Repeated workplace tasks that require hand or thumb movements such as wringing, grasping, pinching and squeezing. Inflammatory conditions like rheumatoid arthritis Hobbies like gardening, gaming, racket sports, music, drawing Scar tissue from a previous injury in the same area.
The subjective assessment will include activity levels, work place and lifestyle risk factors, aggravating and easing factors and the location of pain. Whilst the physical assessment will include observation, palpation of structures, range of movement and grip strength.
This involves creating a fist with the hand, then tilting the hand away from the thumb. A positive result is pain on the thumb side of the wrist. Treatment Non-operative management aims to relieve pain and symptoms and decrease any inflammation present.
During the early stages of rehabilitation your Physiotherapist may place you in a thumb spica splint to reduce repetitive loading and irritation on the area and decrease inflammation. Your physiotherapist will also discuss activity modification with you.
Your GP may additionally prescribe anti-inflammatory medication to help ease pain and inflammation in the early phases. Once the pain and inflammation has settled, you will be guided by your physiotherapist through a range-of-motion and strengthening exercise program to gradually return you to work, sport or your normal activities.
Physiotherapy treatment may also include massage, ice therapy, strapping, hands on stretching or therapeutic ultrasound. Surgery is a last resort and only considered for individuals who have had the condition for a prolonged time, is severe in nature and has attempted conservative treatments with no success. References: Papa, J. The Journal of the Canadian Chiropractic Association.

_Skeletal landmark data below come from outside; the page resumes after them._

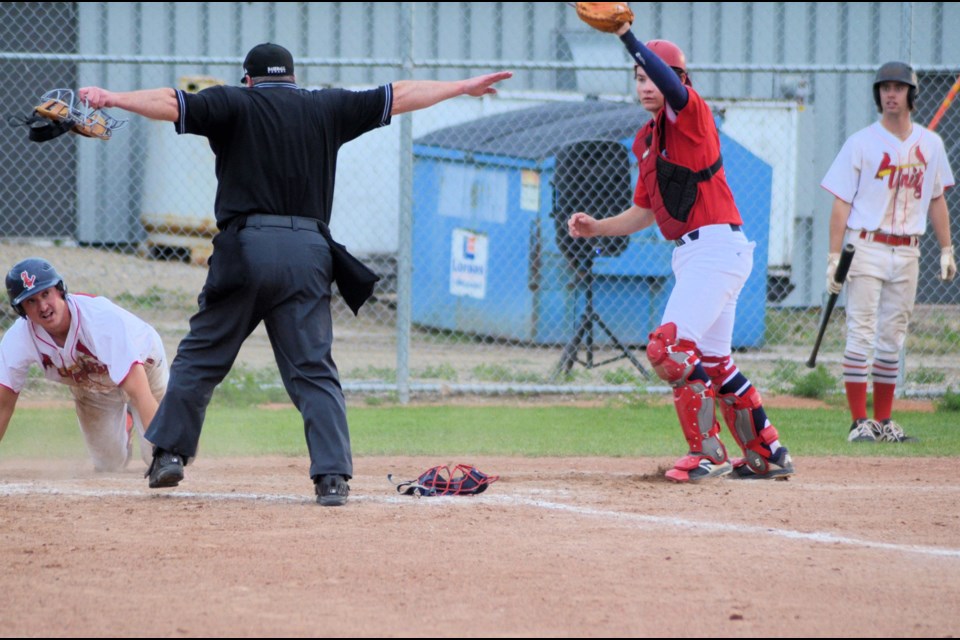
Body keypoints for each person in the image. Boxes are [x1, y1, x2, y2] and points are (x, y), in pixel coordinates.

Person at [78, 43, 512, 505]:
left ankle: (168, 456)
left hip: (244, 250)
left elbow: (171, 102)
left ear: (249, 79)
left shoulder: (232, 101)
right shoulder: (326, 105)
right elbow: (400, 94)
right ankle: (332, 479)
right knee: (312, 370)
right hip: (308, 253)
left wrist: (113, 97)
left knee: (201, 359)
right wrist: (461, 87)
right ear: (292, 77)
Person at [567, 25, 794, 482]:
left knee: (667, 346)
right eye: (638, 77)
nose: (646, 84)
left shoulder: (691, 114)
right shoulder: (646, 140)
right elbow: (645, 210)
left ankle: (706, 453)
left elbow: (672, 88)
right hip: (698, 255)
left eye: (654, 76)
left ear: (679, 80)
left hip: (715, 247)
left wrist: (628, 38)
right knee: (714, 361)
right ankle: (767, 453)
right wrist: (597, 228)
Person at [821, 61, 955, 444]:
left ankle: (883, 422)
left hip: (908, 249)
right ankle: (858, 421)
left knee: (892, 336)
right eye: (884, 88)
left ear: (911, 94)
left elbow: (937, 199)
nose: (890, 94)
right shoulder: (861, 142)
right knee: (860, 333)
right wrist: (834, 257)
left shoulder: (931, 144)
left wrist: (947, 248)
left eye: (898, 88)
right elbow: (841, 204)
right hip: (866, 245)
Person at [0, 258, 168, 471]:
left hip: (144, 367)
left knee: (172, 455)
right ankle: (125, 424)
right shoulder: (19, 339)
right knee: (109, 465)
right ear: (21, 309)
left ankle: (163, 432)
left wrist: (165, 453)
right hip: (92, 385)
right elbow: (2, 405)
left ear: (60, 290)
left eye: (45, 294)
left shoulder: (99, 320)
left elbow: (139, 392)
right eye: (31, 301)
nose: (43, 306)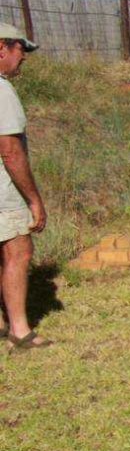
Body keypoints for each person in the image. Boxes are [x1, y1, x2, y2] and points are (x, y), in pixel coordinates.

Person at [0, 22, 50, 351]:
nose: (24, 57)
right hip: (3, 192)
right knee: (18, 251)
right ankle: (20, 330)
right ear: (1, 47)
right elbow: (9, 149)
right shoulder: (2, 91)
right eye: (21, 48)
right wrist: (33, 199)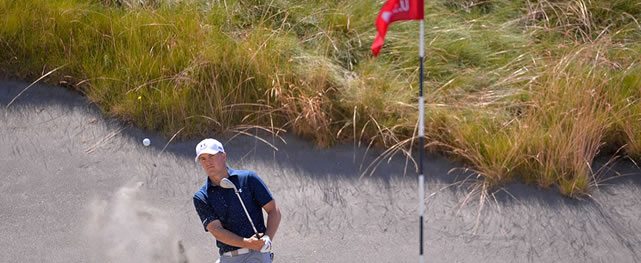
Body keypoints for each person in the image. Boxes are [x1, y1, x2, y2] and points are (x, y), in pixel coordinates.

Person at [193, 138, 281, 262]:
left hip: (256, 254)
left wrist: (267, 238)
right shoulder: (201, 196)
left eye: (211, 156)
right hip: (228, 257)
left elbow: (273, 210)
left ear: (223, 156)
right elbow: (216, 230)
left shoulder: (248, 179)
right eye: (203, 158)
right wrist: (247, 243)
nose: (208, 162)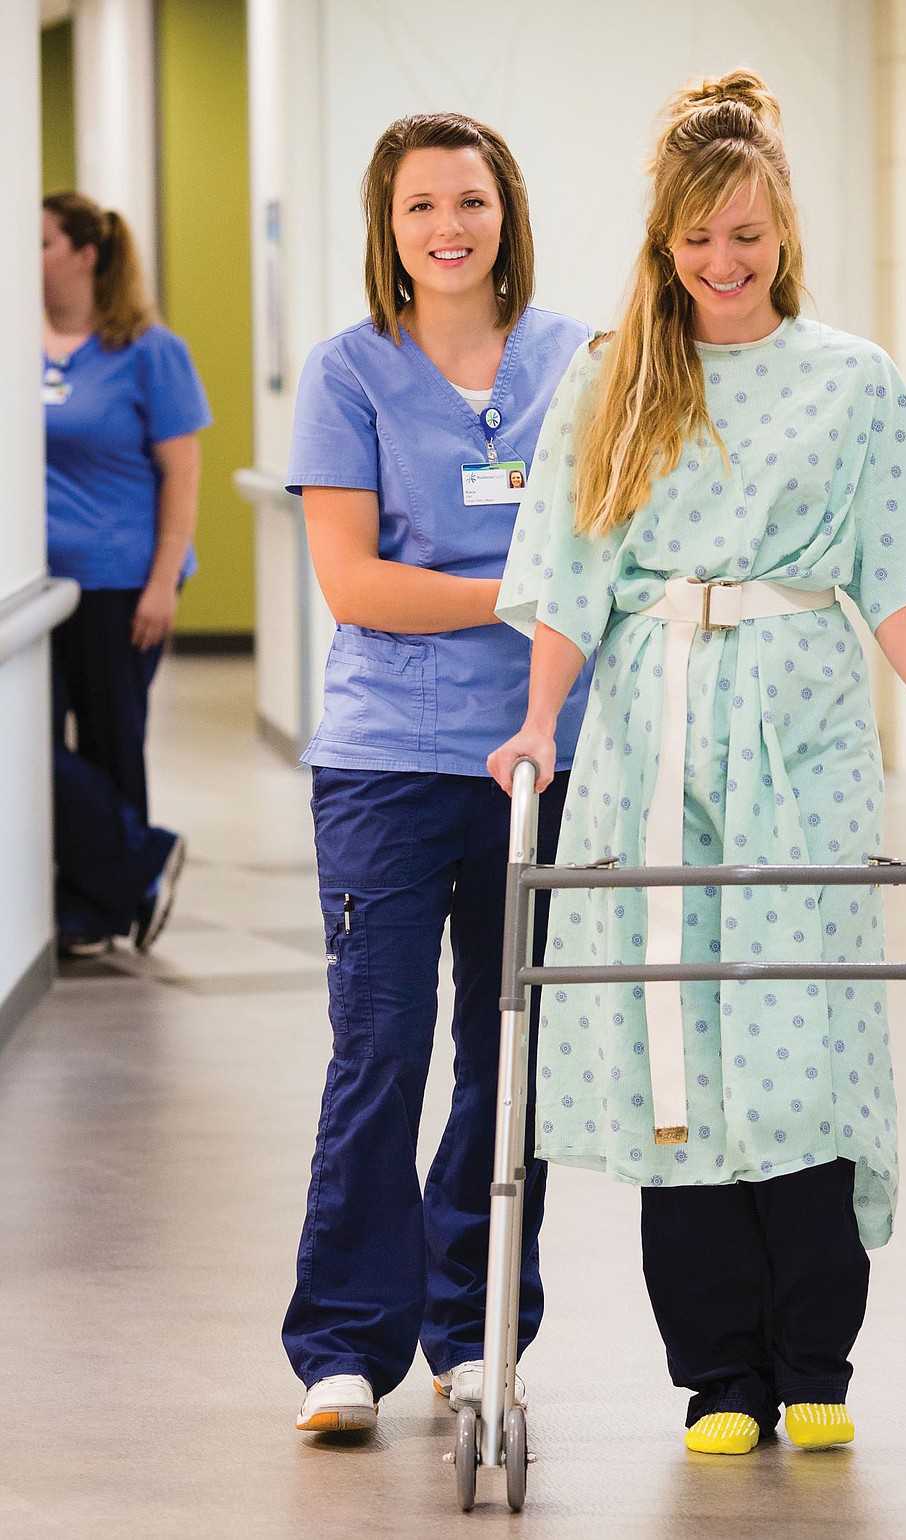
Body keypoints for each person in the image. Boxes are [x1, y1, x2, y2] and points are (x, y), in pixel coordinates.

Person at [488, 70, 906, 1458]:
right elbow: (569, 578)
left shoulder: (853, 381)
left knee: (809, 1028)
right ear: (665, 242)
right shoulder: (613, 376)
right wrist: (540, 725)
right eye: (699, 239)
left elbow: (893, 576)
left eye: (748, 240)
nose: (724, 264)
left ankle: (814, 1363)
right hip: (653, 724)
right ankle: (716, 1374)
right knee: (680, 1038)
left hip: (801, 724)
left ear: (784, 238)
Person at [282, 112, 590, 1435]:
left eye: (468, 200)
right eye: (419, 206)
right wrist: (526, 588)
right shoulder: (346, 372)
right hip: (386, 765)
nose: (447, 226)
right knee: (383, 1047)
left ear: (505, 211)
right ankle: (345, 1344)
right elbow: (350, 583)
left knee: (504, 1051)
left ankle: (474, 1334)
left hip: (543, 753)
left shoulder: (581, 359)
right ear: (387, 228)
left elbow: (614, 546)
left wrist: (473, 591)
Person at [43, 193, 210, 957]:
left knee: (113, 743)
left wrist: (160, 583)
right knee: (31, 742)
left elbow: (182, 473)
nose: (26, 256)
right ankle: (137, 863)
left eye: (41, 242)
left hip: (120, 582)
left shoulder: (148, 350)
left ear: (85, 254)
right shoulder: (21, 344)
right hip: (39, 592)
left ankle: (100, 907)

American Associtation for Hand Surgery. Sage Journals. Doi: Blog by Ebony Roberts Physiotherapist Share via:.
De Quervain’s Tenosynovitis by Ebony Roberts (Physiotherapist)

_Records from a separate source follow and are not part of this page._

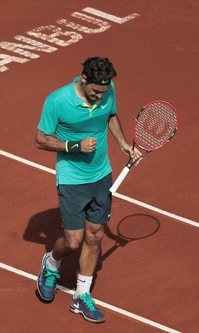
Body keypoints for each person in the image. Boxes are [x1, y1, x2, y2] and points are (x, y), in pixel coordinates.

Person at [34, 57, 142, 324]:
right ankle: (51, 264)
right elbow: (40, 140)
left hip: (102, 175)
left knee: (94, 237)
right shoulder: (57, 101)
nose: (99, 97)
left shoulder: (107, 90)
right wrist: (74, 146)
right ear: (83, 78)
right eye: (95, 91)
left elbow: (111, 116)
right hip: (72, 179)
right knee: (73, 241)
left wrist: (124, 145)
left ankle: (81, 296)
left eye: (103, 92)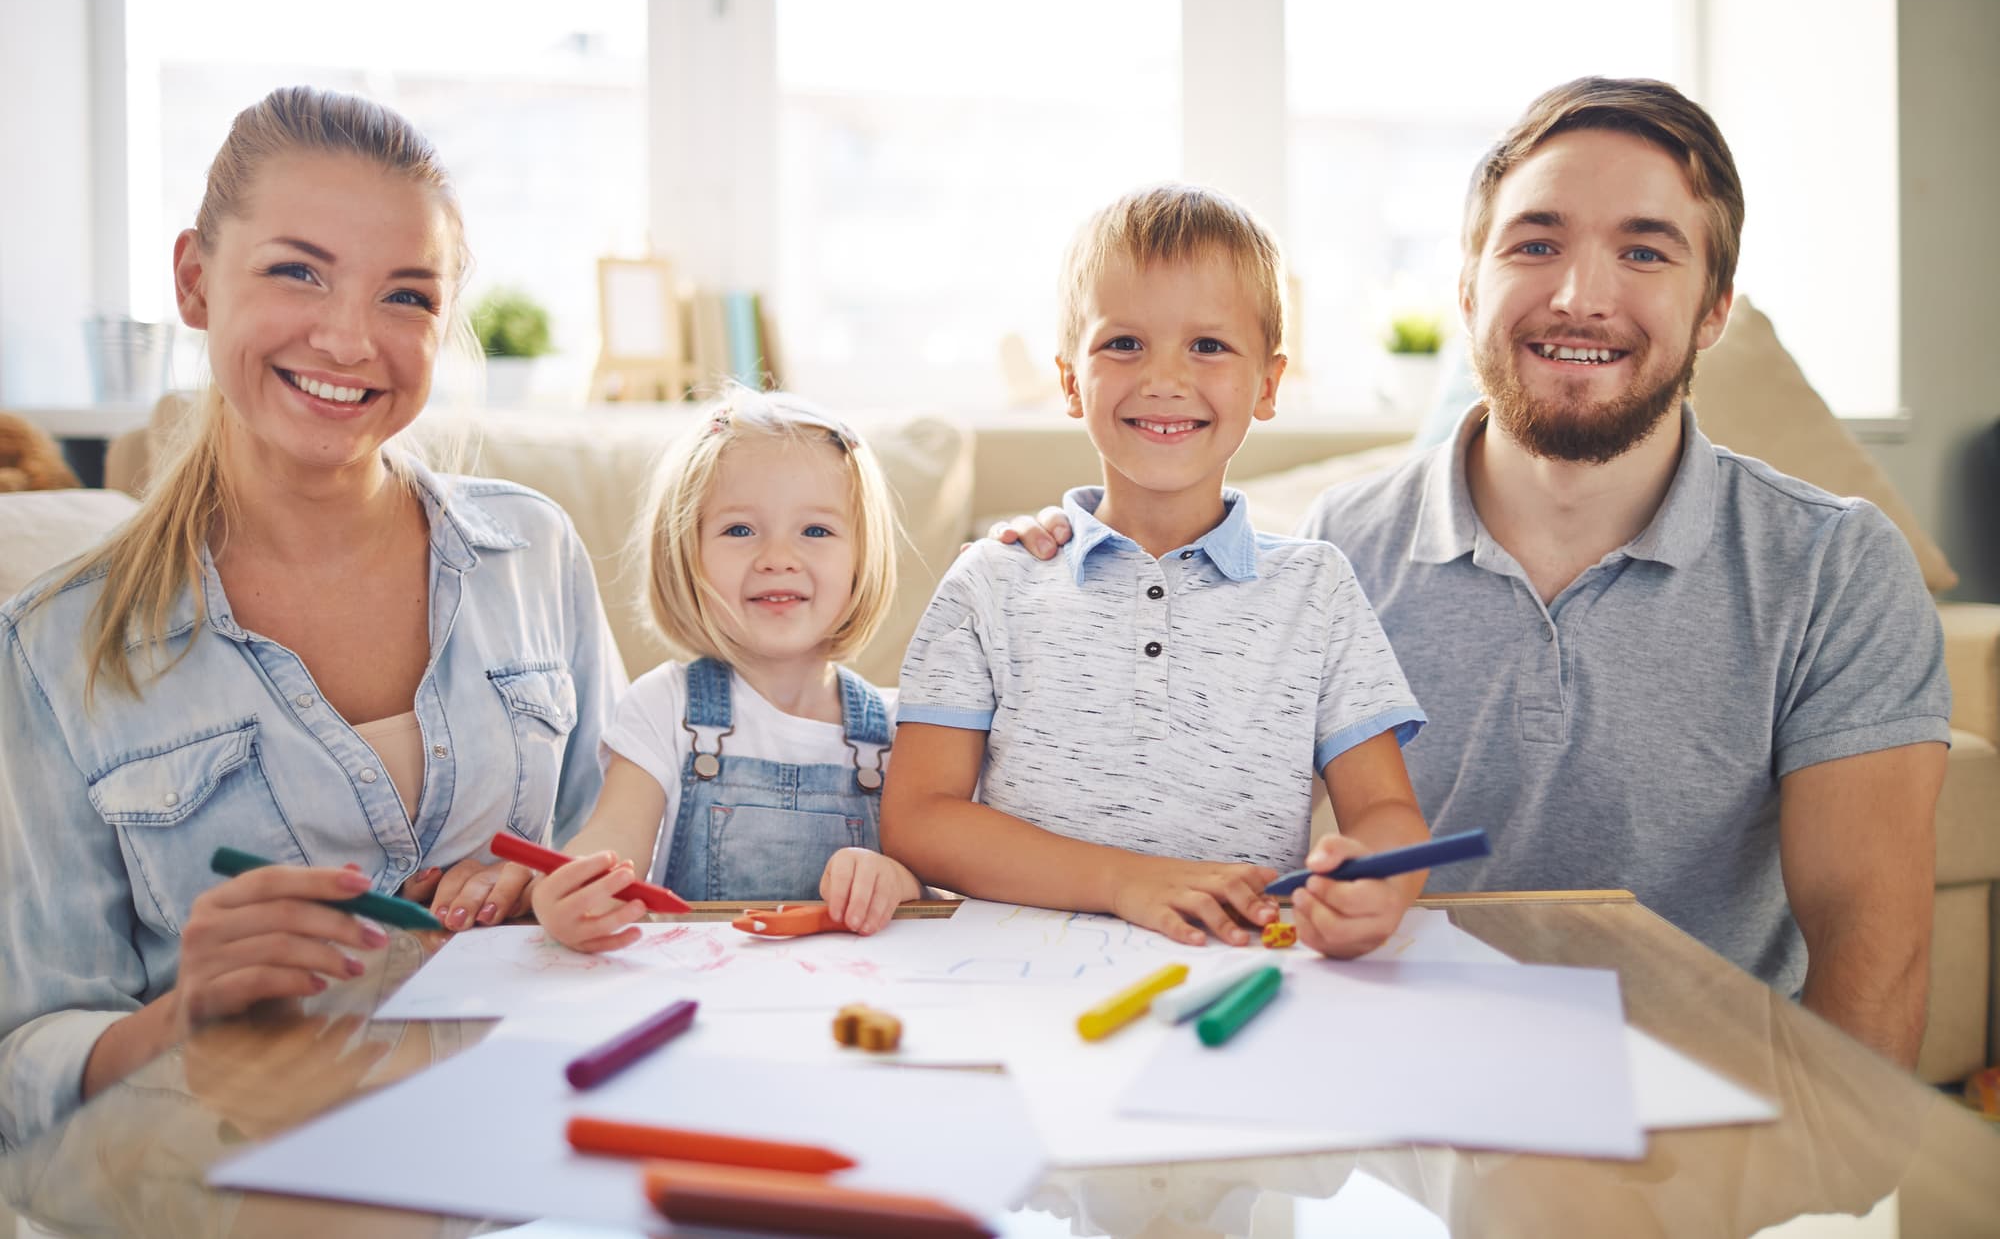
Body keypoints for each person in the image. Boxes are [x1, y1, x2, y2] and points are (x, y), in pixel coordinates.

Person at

Gukasa Good clinical results for rotator cuff repair were achieved by using an arthroscopic suture bridge technique in patients with long-standing calcific tendinitis. In contrast, in hearts receiving equal volumes of saline or BM multipotent stem cells delivered in the same manner, there was no evidence of calcification. The commonly occurring position of calcification in the calcific tendinitis of the shoulder is said to be the supraspinatus tendon. To evaluate the clinical and radiographic results from arthroscopic surgical treatment of the rotator cuff in patients with calcifying tendinitis. The real component of impedance and the dissipation factor turned out to be lower in tendinitis than in intact tissues.